К концу первой поездки в Италию газеты сообщили большими буквами о «перевороте» в Советской России — смена правительства с отстранением Маленкова, Молотова, Кагановича (и «примкнувшего к ним Шепилова»). Писалось о ловком маневре Хрущева, успевшего собрать пленум ЦК, в чем ему помогла Фурцева. Говорилось, что не ясна позиция Булганина и Ворошилова. Газеты строили догадки, не возьмет ли бразды правления маршал Жуков, хотя утверждалось, что он оказал основную поддержку Хрущеву, а сам не годится в советские Наполеоны, так как является хотя и военным человеком, но не слишком решительным. Не могу сказать, были ли мы довольны или недовольны сменой руководства. Как сказано у Пушкина — «народ безмолвствовал». Как известно, потом полетел и Жуков, не говоря о Булганине, а через несколько лет, в свою очередь, и сам Хрущев.
Вторая поездка в Италию была связана с участием в конгрессе европейского кардиологического общества в Риме. За несколько дней до этого в Риме состоялся коллоквиум по эпидемиологии атеросклероза, куда мы прибыли вдвоем с И. И. Сперанским. Там были Уайт, Кац и Кис из США, а также Кимура из Японии, Александров из Польши, очень симпатичный профессор Гаус (с женой) из Мюнстера — Западная Германия, — автор отличной монографии о грудной жабе, и многие другие. Затем — конгресс, конгресс как конгресс. Я больше вспоминаю бесконечные банкеты и приемы в разных дворцах Рима. Мои дела (доклад, ведение одного из заседаний) сошли удачно. Остальные наши — одни плохо, другие сносно, третьи — ничего. Не умеют еще и все плохо говорят (и на своем-то языке — а на иностранных стыдно слушать).

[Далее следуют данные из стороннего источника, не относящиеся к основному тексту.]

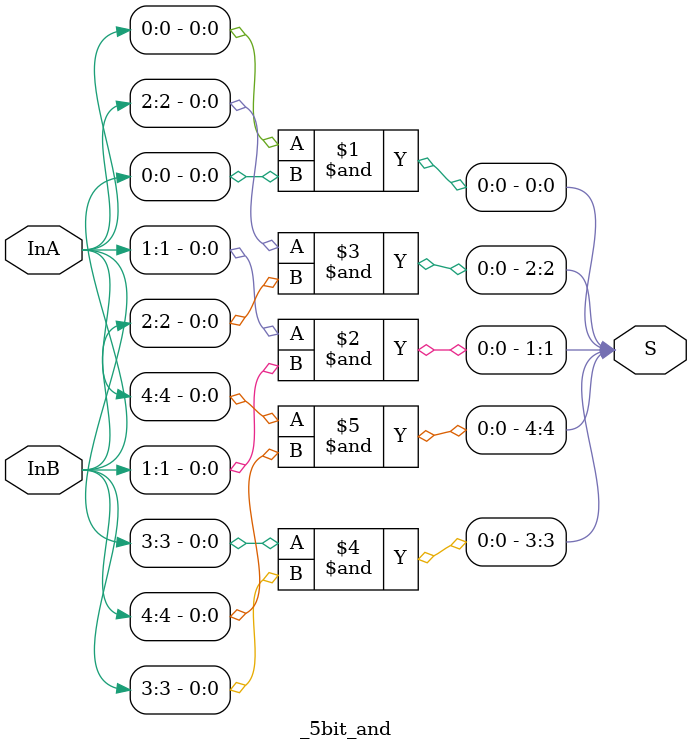
<source format=v>
module _5bit_and(S,InA,InB);
input [4:0] InA,InB;
output [4:0] S;

and firstBit(S[0],InA[0],InB[0]);
and secondBit(S[1],InA[1],InB[1]);
and thirdBit(S[2],InA[2],InB[2]);
and fourthBit(S[3],InA[3],InB[3]);
and fifthBit(S[4],InA[4],InB[4]);



endmodule
</source>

Особенно в эти делегации проникают наши южане. А заявки сделаны. Вино откупорено, его надо пить. Заседания были в отличных аудиториях недавно выстроенного Дворца конгрессов (Palezzo dei ricevionentie Congressi) в новом стиле.
После конгресса мы поехали в Неаполь. Неаполь произвел на нас большое впечатление прежде всего своей бухтой (надо же природе создать такую ласковую, праздничную бухту — от ее улыбающейся синевы сразу улучшается настроение). Конечно, прелестен при этом и силуэт Везувия. Узкие улочки, как трещины между высокими многоэтажными домами, завешаны разноцветным бельем, живописно освещаемым сверху солнечным лучом. Эти улицы полны галдящего и движущегося народа в ярких одеждах, признаться, грязноватого. Фрукты, овощи, запах гнили, в углах жарят что-то остро, неприятно пахучее. Но главные улицы чинны и роскошны. Потом мы отправились осматривать Помпею (см. в известных всех описаниях), на меня лично особенного впечатления она не произвела. На пароходике побывали в Сорренто и на острове Капри. Остров Капри покрыт большими зданиями, гнездящимися на его уступах. Кроме, впрочем, живописной Monte Solaro («солнечная гора»), круто обрывающейся в море. Скалистые берега острова, на фоне синего моря, конечно, очень хороши. Но я все же не понимаю, как мог Горький жить на этом каменном клочке столько лет! Мы видели виллу, в которой он жил, — приклеенная на скале, висит на морем, как скучно! Как хорошо, что мы живем у себя на родине, в необъятных северных просторах, в наших свежих лесах, где прохладно, сочно, даже мокро. Конечно, хороши эти лазурные гроты, сверкающие камни, всегда сияющее солнце, но лучше все это посмотреть, повосхищаться, запастись впечатлениями — и ехать восвояси.
С особым чувством всегда возвращаешься домой — к своим (своим близким, своей работе, своей жизни, своей культуре). Как бы много ни видел чудесного в мире, самая чудесная для каждого человека страна — его родина.